======== Records provided ========

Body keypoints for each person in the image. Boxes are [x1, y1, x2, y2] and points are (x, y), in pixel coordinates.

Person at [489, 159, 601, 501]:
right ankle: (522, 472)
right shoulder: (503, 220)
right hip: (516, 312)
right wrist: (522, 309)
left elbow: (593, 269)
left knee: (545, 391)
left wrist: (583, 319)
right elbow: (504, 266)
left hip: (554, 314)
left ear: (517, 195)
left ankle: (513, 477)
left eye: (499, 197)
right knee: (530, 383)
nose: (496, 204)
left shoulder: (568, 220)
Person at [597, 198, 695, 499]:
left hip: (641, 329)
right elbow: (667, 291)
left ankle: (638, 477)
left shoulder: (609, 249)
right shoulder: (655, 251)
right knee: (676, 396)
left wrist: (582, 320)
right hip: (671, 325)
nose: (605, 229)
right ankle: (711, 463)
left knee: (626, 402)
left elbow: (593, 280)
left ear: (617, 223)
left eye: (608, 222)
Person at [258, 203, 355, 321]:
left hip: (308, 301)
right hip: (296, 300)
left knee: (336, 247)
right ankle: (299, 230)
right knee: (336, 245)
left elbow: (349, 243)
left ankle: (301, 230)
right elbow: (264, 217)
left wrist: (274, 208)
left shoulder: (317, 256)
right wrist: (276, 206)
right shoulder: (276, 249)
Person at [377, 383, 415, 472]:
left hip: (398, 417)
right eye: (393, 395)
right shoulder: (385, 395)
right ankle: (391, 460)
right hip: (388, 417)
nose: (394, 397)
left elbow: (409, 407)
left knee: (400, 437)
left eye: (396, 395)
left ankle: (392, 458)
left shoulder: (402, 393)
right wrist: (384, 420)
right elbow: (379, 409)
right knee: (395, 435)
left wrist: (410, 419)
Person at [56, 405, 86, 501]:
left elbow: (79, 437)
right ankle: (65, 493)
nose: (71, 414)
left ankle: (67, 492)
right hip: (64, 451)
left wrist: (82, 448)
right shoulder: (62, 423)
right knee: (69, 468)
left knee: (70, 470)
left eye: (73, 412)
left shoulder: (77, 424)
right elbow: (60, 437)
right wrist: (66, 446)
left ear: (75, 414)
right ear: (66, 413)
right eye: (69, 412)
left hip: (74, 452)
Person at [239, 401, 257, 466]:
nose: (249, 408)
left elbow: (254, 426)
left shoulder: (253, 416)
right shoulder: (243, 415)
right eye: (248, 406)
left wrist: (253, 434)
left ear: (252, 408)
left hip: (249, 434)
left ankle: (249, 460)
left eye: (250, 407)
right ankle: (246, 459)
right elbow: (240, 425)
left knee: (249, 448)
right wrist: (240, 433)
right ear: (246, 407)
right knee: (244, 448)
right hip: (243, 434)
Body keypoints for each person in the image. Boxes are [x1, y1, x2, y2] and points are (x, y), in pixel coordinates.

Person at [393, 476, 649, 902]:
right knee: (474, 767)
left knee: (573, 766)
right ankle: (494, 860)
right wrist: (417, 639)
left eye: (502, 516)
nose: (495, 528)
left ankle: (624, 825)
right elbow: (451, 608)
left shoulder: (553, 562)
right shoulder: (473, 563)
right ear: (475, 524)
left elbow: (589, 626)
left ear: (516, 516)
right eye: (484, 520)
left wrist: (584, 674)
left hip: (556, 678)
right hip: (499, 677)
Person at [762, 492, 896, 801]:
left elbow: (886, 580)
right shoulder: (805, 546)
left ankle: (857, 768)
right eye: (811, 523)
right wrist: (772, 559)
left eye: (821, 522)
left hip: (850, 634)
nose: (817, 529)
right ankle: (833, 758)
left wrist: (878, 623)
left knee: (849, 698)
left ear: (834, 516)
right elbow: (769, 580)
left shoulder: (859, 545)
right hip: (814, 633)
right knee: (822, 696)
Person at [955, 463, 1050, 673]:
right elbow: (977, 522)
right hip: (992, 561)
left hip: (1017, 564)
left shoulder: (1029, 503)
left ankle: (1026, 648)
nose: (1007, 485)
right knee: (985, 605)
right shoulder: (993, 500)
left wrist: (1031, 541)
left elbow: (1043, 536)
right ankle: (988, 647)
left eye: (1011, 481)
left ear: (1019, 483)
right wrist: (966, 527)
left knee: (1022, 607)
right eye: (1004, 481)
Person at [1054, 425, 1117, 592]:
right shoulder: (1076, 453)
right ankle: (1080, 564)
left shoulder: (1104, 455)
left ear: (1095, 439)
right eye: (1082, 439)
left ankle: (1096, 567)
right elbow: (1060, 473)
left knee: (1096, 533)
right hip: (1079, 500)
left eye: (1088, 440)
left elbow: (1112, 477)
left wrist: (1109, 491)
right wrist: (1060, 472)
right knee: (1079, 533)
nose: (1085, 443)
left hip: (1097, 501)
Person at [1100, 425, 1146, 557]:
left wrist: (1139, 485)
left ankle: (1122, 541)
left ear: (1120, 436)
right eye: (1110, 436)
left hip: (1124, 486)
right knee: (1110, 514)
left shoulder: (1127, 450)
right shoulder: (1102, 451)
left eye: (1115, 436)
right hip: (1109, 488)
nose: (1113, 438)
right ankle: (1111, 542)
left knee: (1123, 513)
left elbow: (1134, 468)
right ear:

========

# Exercise directions
The whole of the data must be given again, exactly as shown.

# Completed exercise
Body keypoints for each person in the image. Boxes are [x1, y1, x2, y2] and points are (x, y), in pixel coordinates.

Person at [489, 159, 601, 501]:
right ankle: (522, 472)
right shoulder: (503, 220)
right hip: (516, 312)
right wrist: (522, 309)
left elbow: (593, 269)
left knee: (545, 391)
left wrist: (583, 319)
right elbow: (504, 266)
left hip: (554, 314)
left ear: (517, 195)
left ankle: (513, 477)
left eye: (499, 197)
right knee: (530, 383)
nose: (496, 204)
left shoulder: (568, 220)
Person at [597, 198, 695, 499]:
left hip: (641, 329)
right elbow: (667, 291)
left ankle: (638, 477)
left shoulder: (609, 249)
right shoulder: (655, 251)
right knee: (676, 396)
left wrist: (582, 320)
right hip: (671, 325)
nose: (605, 229)
right ankle: (711, 463)
left knee: (626, 402)
left elbow: (593, 280)
left ear: (617, 223)
left eye: (608, 222)
Person at [258, 203, 355, 321]:
left hip: (308, 301)
right hip: (296, 300)
left knee: (336, 247)
right ankle: (299, 230)
right knee: (336, 245)
left elbow: (349, 243)
left ankle: (301, 230)
right elbow: (264, 217)
left wrist: (274, 208)
left shoulder: (317, 256)
right wrist: (276, 206)
right shoulder: (276, 249)
Person at [377, 383, 415, 472]:
left hip: (398, 417)
right eye: (393, 395)
right shoulder: (385, 395)
right ankle: (391, 460)
right hip: (388, 417)
nose: (394, 397)
left elbow: (409, 407)
left knee: (400, 437)
left eye: (396, 395)
left ankle: (392, 458)
left shoulder: (402, 393)
right wrist: (384, 420)
right elbow: (379, 409)
right knee: (395, 435)
left wrist: (410, 419)
Person at [56, 405, 86, 501]:
left elbow: (79, 437)
right ankle: (65, 493)
nose: (71, 414)
left ankle: (67, 492)
right hip: (64, 451)
left wrist: (82, 448)
right shoulder: (62, 423)
right knee: (69, 468)
left knee: (70, 470)
left eye: (73, 412)
left shoulder: (77, 424)
right elbow: (60, 437)
right wrist: (66, 446)
left ear: (75, 414)
right ear: (66, 413)
right eye: (69, 412)
left hip: (74, 452)
Person at [239, 401, 257, 466]:
nose: (249, 408)
left elbow: (254, 426)
left shoulder: (253, 416)
right shoulder: (243, 415)
right eye: (248, 406)
left wrist: (253, 434)
left ear: (252, 408)
left hip: (249, 434)
left ankle: (249, 460)
left eye: (250, 407)
right ankle: (246, 459)
right elbow: (240, 425)
left knee: (249, 448)
right wrist: (240, 433)
right ear: (246, 407)
right knee: (244, 448)
right hip: (243, 434)
Body keypoints for each person in the image. Boxes are [x1, y1, x2, y2] and points are (x, y), in pixel coordinates.

Person at [393, 476, 649, 902]:
right knee: (474, 767)
left knee: (573, 766)
right ankle: (494, 860)
right wrist: (417, 639)
left eye: (502, 516)
nose: (495, 528)
left ankle: (624, 825)
right elbow: (451, 608)
left shoulder: (553, 562)
right shoulder: (473, 563)
right ear: (475, 524)
left elbow: (589, 626)
left ear: (516, 516)
right eye: (484, 520)
left wrist: (584, 674)
left hip: (556, 678)
right hip: (499, 677)
Person at [762, 492, 896, 801]:
left elbow: (886, 580)
right shoulder: (805, 546)
left ankle: (857, 768)
right eye: (811, 523)
right wrist: (772, 559)
left eye: (821, 522)
left hip: (850, 634)
nose: (817, 529)
right ankle: (833, 758)
left wrist: (878, 623)
left knee: (849, 698)
left ear: (834, 516)
right elbow: (769, 580)
left shoulder: (859, 545)
right hip: (814, 633)
right knee: (822, 696)
Person at [955, 463, 1050, 673]:
right elbow: (977, 522)
right hip: (992, 561)
left hip: (1017, 564)
left shoulder: (1029, 503)
left ankle: (1026, 648)
nose: (1007, 485)
right knee: (985, 605)
right shoulder: (993, 500)
left wrist: (1031, 541)
left elbow: (1043, 536)
right ankle: (988, 647)
left eye: (1011, 481)
left ear: (1019, 483)
right wrist: (966, 527)
left knee: (1022, 607)
right eye: (1004, 481)
Person at [1054, 425, 1117, 592]:
right shoulder: (1076, 453)
right ankle: (1080, 564)
left shoulder: (1104, 455)
left ear: (1095, 439)
right eye: (1082, 439)
left ankle: (1096, 567)
right elbow: (1060, 473)
left knee: (1096, 533)
right hip: (1079, 500)
left eye: (1088, 440)
left elbow: (1112, 477)
left wrist: (1109, 491)
right wrist: (1060, 472)
right knee: (1079, 533)
nose: (1085, 443)
left hip: (1097, 501)
Person at [1100, 425, 1146, 557]:
left wrist: (1139, 485)
left ankle: (1122, 541)
left ear: (1120, 436)
right eye: (1110, 436)
left hip: (1124, 486)
right knee: (1110, 514)
left shoulder: (1127, 450)
right shoulder: (1102, 451)
left eye: (1115, 436)
right hip: (1109, 488)
nose: (1113, 438)
right ankle: (1111, 542)
left knee: (1123, 513)
left elbow: (1134, 468)
right ear:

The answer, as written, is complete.